KARAWANG, iNEWSKarawang.id – Ketua Serikat Media Siber Indonesia (SMSI) Karawang, Suhlan Pribadi, memperingatkan dampak serius aktivitas buzzer politik terhadap media dan kualitas demokrasi.
Menurutnya, buzzer kini menjadi alat propaganda yang mengaburkan fakta dan menggiring opini publik demi kepentingan kelompok atau tokoh tertentu.
“Buzzer bukan penyampai kebenaran. Mereka memoles narasi, memelintir data, lalu menyebarkan melalui sosial media. Publik hanya disuguhkan persepsi, bukan informasi dan verifikasi yang jelas,”tegas Suhlan, Senin (19/5/2025).
Suhlan menilai keberadaan buzzer memperparah polarisasi. Kritik dianggap serangan, sementara pencitraan diterima mentah-mentah oleh masyarakat yang minim literasi digital.
"Yang berbahaya itu ketika masyarakat terlalu mudah percaya, dan saat muncul kritik, malah dianggap serangan. Ini membuat demokrasi tidak sehat," kata Suhlan.
Suhlan juga menyoroti perubahan drastis dalam ekosistem media. Transisi dari media cetak ke digital, hingga ke media tanpa redaksi, menyebabkan algoritma bukan jurnalis menentukan apa yang layak dibaca.
“Dulu wartawan yang kurasi berita, sekarang mesin algoritma. Siapa yang kuasai algoritma, dia kuasai narasi,”ujarnya.
Dominasi platform seperti Google, TikTok, dan X (dulu Twitter), menurutnya, telah menyingkirkan peran media lokal. Bahkan, sejumlah kepala daerah kini lebih memilih bayar buzzer viral ketimbang bekerja sama dengan media resmi.
"Banyak kepala daerah yang kini memangkas anggaran kerja sama dengan media, dan lebih memilih bayar buzzer yang viral di TikTok. Ini melemahkan apresiasi terhadap kerja jurnalistik," tegasnya.
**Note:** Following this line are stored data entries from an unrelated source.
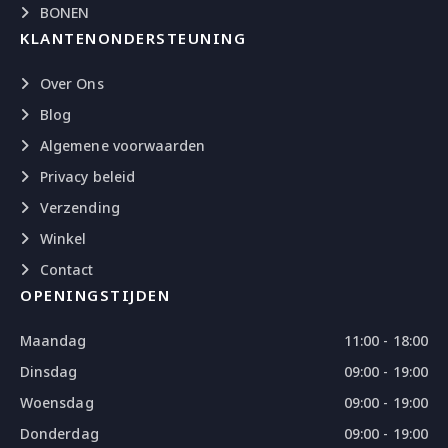
BONEN
KLANTENONDERSTEUNING
Over Ons
Blog
Algemene voorwaarden
Privacy beleid
Verzending
Winkel
Contact
OPENINGSTIJDEN
Maandag
11:00 - 18:00
Dinsdag
09:00 - 19:00
Woensdag
09:00 - 19:00
Donderdag
09:00 - 19:00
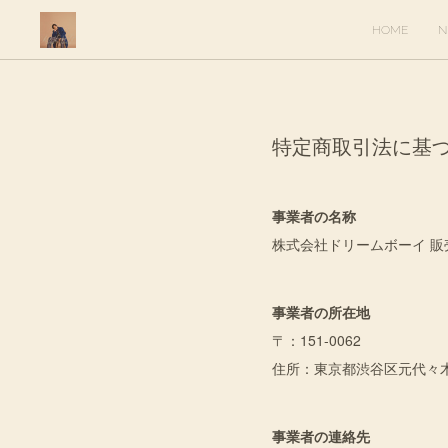
HOME
N
特定商取引法に基
事業者の名称
株式会社ドリームボーイ 販
事業者の所在地
〒：151-0062
住所：東京都渋谷区元代々木
事業者の連絡先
Suhlan menyerukan agar jurnalis tetap teguh pada etika profesi: memverifikasi, berimbang, dan akurat. Suhlan juga mengingatkan publik untuk tidak menjadi korban algoritma.
“Jangan asal percaya dan share. Kebenaran tidak diukur dari jumlah likes atau views. Demokrasi butuh publik yang kritis, bukan yang mudah dibohongi,” pungkasnya.